There is some good news on the civil asset forfeiture front – and it comes from Maine, where the state has approved a law that requires a conviction before law enforcement is allowed to seize property.

According to the Tenth Amendment Center’s Amanda Bowers:

Rep. William Faulkingham (R-Winter Harbor) along with two fellow Republicans, four Democrats and a Libertarian, introduced House Bill 1521 (LD1521) on April 15. The new law repeals the state’s civil forfeiture process and implements a criminal procedure that requires a conviction before prosecutors can proceed with asset forfeiture in most cases.

“It’s a very simple concept; you don’t lose your property unless you used it in the commission of a crime, or knowingly allowed someone else to use it in the commission of a crime,” bill sponsor Rep. Billy Bob Faulkingham wrote in May testimony supporting his bill. “It is time to end this workaround that makes people prove innocence, rather than prosecutors proving guilt. This is one of the founding principles of our country.”

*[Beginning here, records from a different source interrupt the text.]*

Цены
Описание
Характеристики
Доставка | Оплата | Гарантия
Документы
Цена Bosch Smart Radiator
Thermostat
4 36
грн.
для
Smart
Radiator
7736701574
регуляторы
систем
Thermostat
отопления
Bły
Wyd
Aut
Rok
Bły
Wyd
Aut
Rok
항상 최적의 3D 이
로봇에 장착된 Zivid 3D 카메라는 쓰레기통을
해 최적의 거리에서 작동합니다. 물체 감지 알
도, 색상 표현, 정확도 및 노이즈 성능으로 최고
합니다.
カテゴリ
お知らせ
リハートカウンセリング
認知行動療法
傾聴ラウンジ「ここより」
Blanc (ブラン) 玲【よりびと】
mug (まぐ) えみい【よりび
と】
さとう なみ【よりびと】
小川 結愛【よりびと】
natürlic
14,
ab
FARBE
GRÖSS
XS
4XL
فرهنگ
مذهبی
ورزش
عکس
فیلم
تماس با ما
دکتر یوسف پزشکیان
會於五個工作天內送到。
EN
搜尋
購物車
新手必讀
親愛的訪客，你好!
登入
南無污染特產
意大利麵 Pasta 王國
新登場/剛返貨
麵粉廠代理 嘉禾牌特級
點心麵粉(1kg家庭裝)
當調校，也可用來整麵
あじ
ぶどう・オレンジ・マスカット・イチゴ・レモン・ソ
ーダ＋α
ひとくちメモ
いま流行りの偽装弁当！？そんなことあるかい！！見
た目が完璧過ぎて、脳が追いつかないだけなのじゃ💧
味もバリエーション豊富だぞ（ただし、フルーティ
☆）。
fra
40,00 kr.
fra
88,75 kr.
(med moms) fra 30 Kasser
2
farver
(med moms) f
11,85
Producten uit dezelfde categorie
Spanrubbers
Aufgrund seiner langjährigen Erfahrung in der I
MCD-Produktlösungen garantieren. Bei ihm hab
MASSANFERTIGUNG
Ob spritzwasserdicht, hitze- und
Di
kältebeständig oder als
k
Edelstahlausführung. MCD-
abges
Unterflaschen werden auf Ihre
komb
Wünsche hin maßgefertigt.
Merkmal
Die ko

The law also effectively opts Maine out of a federal program that allows state and local police to get around more strict state asset forfeiture laws. This is particularly important in light of a policy directive issued in July 2017 by then-Attorney General Jeff Sessions for the Department of Justice (DOJ) that remains in effect today.

On June 3, both the House and the Senate gave final approval to LD1521. Gov. Janet Mills took no action within her allotted time and it became law without her signature on July 13. The law went into effect on Oct. 18.

This is a positive reform that curbs a practice that encouraged property seizures before any guilt – and sometimes even any charges – were secured. More states should follow suit.